For response cache sizing, estimate:

  • Average serialized response size: 2–10 KB per entry
  • capacity = (target_hit_rate * rps * avg_unique_rate) / eviction_frequency

For the KV index:

  • Each (prefix, backend) entry consumes approximately 200 bytes in memory
  • Set max_entries to at least num_unique_prefixes * num_backends * 2 for headroom

High Availability Considerations

  • The response cache and KV index tolerate Redis failure via automatic in-memory fallback (Tier 3).
  • The KV index rebuilds from the SSE streams on restart; no persistence is required.
  • Prefix routing (Tier 1) has no external dependencies and is always available.
  • Deploy Redis with replication (Sentinel or Cluster) if cache persistence across Redis restarts is required.

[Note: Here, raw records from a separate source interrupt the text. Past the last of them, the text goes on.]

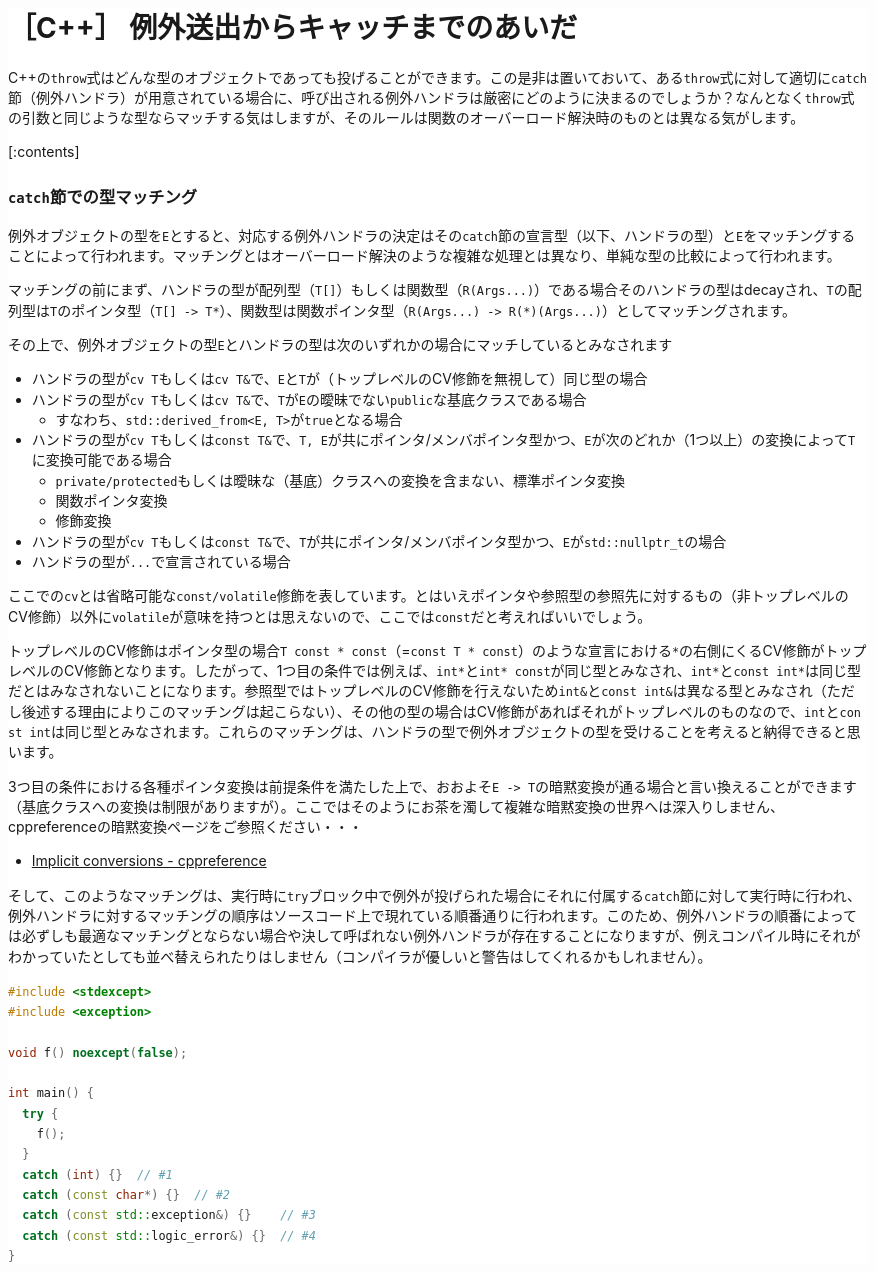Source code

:# ［C++］ 例外送出からキャッチまでのあいだ

C++の`throw`式はどんな型のオブジェクトであっても投げることができます。この是非は置いておいて、ある`throw`式に対して適切に`catch`節（例外ハンドラ）が用意されている場合に、呼び出される例外ハンドラは厳密にどのように決まるのでしょうか？なんとなく`throw`式の引数と同じような型ならマッチする気はしますが、そのルールは関数のオーバーロード解決時のものとは異なる気がします。

[:contents]

### `catch`節での型マッチング

例外オブジェクトの型を`E`とすると、対応する例外ハンドラの決定はその`catch`節の宣言型（以下、ハンドラの型）と`E`をマッチングすることによって行われます。マッチングとはオーバーロード解決のような複雑な処理とは異なり、単純な型の比較によって行われます。

マッチングの前にまず、ハンドラの型が配列型（`T[]`）もしくは関数型（`R(Args...)`）である場合そのハンドラの型はdecayされ、`T`の配列型は`T`のポインタ型（`T[] -> T*`）、関数型は関数ポインタ型（`R(Args...) -> R(*)(Args...)`）としてマッチングされます。

その上で、例外オブジェクトの型`E`とハンドラの型は次のいずれかの場合にマッチしているとみなされます

- ハンドラの型が`cv T`もしくは`cv T&`で、`E`と`T`が（トップレベルのCV修飾を無視して）同じ型の場合
- ハンドラの型が`cv T`もしくは`cv T&`で、`T`が`E`の曖昧でない`public`な基底クラスである場合
    - すなわち、`std::derived_from<E, T>`が`true`となる場合
- ハンドラの型が`cv T`もしくは`const T&`で、`T, E`が共にポインタ/メンバポインタ型かつ、`E`が次のどれか（1つ以上）の変換によって`T`に変換可能である場合
    - `private/protected`もしくは曖昧な（基底）クラスへの変換を含まない、標準ポインタ変換
    - 関数ポインタ変換
    - 修飾変換
- ハンドラの型が`cv T`もしくは`const T&`で、`T`が共にポインタ/メンバポインタ型かつ、`E`が`std::nullptr_t`の場合
- ハンドラの型が`...`で宣言されている場合

ここでの`cv`とは省略可能な`const/volatile`修飾を表しています。とはいえポインタや参照型の参照先に対するもの（非トップレベルのCV修飾）以外に`volatile`が意味を持つとは思えないので、ここでは`const`だと考えればいいでしょう。

トップレベルのCV修飾はポインタ型の場合`T const * const`（=`const T * const`）のような宣言における`*`の右側にくるCV修飾がトップレベルのCV修飾となります。したがって、1つ目の条件では例えば、`int*`と`int* const`が同じ型とみなされ、`int*`と`const int*`は同じ型だとはみなされないことになります。参照型ではトップレベルのCV修飾を行えないため`int&`と`const int&`は異なる型とみなされ（ただし後述する理由によりこのマッチングは起こらない）、その他の型の場合はCV修飾があればそれがトップレベルのものなので、`int`と`const int`は同じ型とみなされます。これらのマッチングは、ハンドラの型で例外オブジェクトの型を受けることを考えると納得できると思います。

3つ目の条件における各種ポインタ変換は前提条件を満たした上で、おおよそ`E -> T`の暗黙変換が通る場合と言い換えることができます（基底クラスへの変換は制限がありますが）。ここではそのようにお茶を濁して複雑な暗黙変換の世界へは深入りしません、cppreferenceの暗黙変換ページをご参照ください・・・

- [Implicit conversions - cppreference](https://en.cppreference.com/w/cpp/language/implicit_conversion)

そして、このようなマッチングは、実行時に`try`ブロック中で例外が投げられた場合にそれに付属する`catch`節に対して実行時に行われ、例外ハンドラに対するマッチングの順序はソースコード上で現れている順番通りに行われます。このため、例外ハンドラの順番によっては必ずしも最適なマッチングとならない場合や決して呼ばれない例外ハンドラが存在することになりますが、例えコンパイル時にそれがわかっていたとしても並べ替えられたりはしません（コンパイラが優しいと警告はしてくれるかもしれません）。

```cpp
#include <stdexcept>
#include <exception>

void f() noexcept(false);

int main() {
  try {
    f();
  }
  catch (int) {}  // #1
  catch (const char*) {}  // #2
  catch (const std::exception&) {}    // #3
  catch (const std::logic_error&) {}  // #4
}
```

Performance Characteristics

Tier 1: Prefix Routing

  • Prefix key extraction (SHA256): < 10 µs per request
  • CHWBL ring lookup: O(log N) where N = virtual_nodes * num_backends; < 5 µs for typical deployments
  • No network I/O; operates entirely in-process

Tier 2: Response Cache

  • In-memory cache lookup: < 1 µs
  • Cache key computation (SHA256): < 5 µs
  • Cache hit serves the entire response without any backend latency

Tier 3: Redis Backend

  • Redis GET latency (LAN): 0.1–2 ms typical; P99 < 5 ms
  • Redis SET latency: similar to GET
  • Command timeout default: 1 second; operations exceeding this activate fallback

Tier 4: KV Cache Index

  • InMemoryKvIndex.query_backends(): < 100 µs (DashMap read, no allocation on empty result)
  • RedisKvIndex.query_backends(): same as Redis GET latency (0.1–2 ms)
  • KvOverlapScorer.prepare(): one query_backends() call per unique prefix per 100 ms window
  • KvOverlapScorer.score(): < 1 µs (synchronous read from pre-fetched cache)
  • 1000 scoring calls: < 100 ms total (verified by unit benchmark in scorer.rs)

Expected Gains

The following are illustrative estimates based on typical LLM workload patterns:

Scenario Metric Expected Improvement
Long system prompt (>512 tokens), repeated across requests Time-to-first-token 20–40% reduction via KV cache reuse
Fixed document QA (same doc + same questions) Backend requests Up to 100% elimination via response cache
Multi-replica vLLM, hot prefixes Cache hit rate (Tier 4) 60–80% of requests routed to backend with warm cache
Redis failure Service availability No degradation; fallback to in-memory within one request

Actual gains depend on workload prefix overlap, GPU memory capacity, and backend configuration.